*Task*
Could you transcribe all of the data word for word?
+++
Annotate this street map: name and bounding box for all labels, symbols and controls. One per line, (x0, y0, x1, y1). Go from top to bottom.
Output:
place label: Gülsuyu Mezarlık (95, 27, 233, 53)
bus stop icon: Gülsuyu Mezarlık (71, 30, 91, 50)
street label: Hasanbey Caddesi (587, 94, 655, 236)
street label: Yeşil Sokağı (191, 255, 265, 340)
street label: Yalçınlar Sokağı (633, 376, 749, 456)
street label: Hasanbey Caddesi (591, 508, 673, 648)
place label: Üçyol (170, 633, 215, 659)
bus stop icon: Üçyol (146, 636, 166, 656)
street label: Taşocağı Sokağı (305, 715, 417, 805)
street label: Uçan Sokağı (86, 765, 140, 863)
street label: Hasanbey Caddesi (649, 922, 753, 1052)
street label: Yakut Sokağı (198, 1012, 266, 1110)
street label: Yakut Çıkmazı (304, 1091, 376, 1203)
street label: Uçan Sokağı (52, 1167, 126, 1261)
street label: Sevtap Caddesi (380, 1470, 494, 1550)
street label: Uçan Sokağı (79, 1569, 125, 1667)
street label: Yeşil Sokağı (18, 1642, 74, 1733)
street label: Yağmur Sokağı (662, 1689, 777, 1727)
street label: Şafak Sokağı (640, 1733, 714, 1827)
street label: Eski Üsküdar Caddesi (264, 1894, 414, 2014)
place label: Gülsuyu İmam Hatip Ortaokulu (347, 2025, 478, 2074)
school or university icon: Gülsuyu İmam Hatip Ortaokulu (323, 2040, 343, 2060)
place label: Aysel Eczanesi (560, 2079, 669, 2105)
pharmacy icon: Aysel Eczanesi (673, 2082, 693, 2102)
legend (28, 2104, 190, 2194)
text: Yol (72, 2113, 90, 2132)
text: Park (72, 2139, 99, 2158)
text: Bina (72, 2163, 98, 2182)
+++
*Written response*
Annotate this street map: name and bounding box for all labels, symbols and controls. One per line, (x0, y0, x1, y1). Go from top to bottom.
Output:
place label: Gülsuyu Mezarlık (95, 27, 233, 53)
bus stop icon: Gülsuyu Mezarlık (71, 30, 91, 50)
street label: Hasanbey Caddesi (587, 94, 655, 236)
street label: Yeşil Sokağı (191, 255, 265, 340)
street label: Yalçınlar Sokağı (633, 376, 749, 456)
street label: Hasanbey Caddesi (591, 508, 673, 648)
place label: Üçyol (170, 633, 215, 659)
bus stop icon: Üçyol (146, 636, 166, 656)
street label: Taşocağı Sokağı (305, 715, 417, 805)
street label: Uçan Sokağı (86, 765, 140, 863)
street label: Hasanbey Caddesi (649, 922, 753, 1052)
street label: Yakut Sokağı (198, 1012, 266, 1110)
street label: Yakut Çıkmazı (304, 1091, 376, 1203)
street label: Uçan Sokağı (52, 1167, 126, 1261)
street label: Sevtap Caddesi (380, 1470, 494, 1550)
street label: Uçan Sokağı (79, 1569, 125, 1667)
street label: Yeşil Sokağı (18, 1642, 74, 1733)
street label: Yağmur Sokağı (662, 1689, 777, 1727)
street label: Şafak Sokağı (640, 1733, 714, 1827)
street label: Eski Üsküdar Caddesi (264, 1894, 414, 2014)
place label: Gülsuyu İmam Hatip Ortaokulu (347, 2025, 478, 2074)
school or university icon: Gülsuyu İmam Hatip Ortaokulu (323, 2040, 343, 2060)
place label: Aysel Eczanesi (560, 2079, 669, 2105)
pharmacy icon: Aysel Eczanesi (673, 2082, 693, 2102)
legend (28, 2104, 190, 2194)
text: Yol (72, 2113, 90, 2132)
text: Park (72, 2139, 99, 2158)
text: Bina (72, 2163, 98, 2182)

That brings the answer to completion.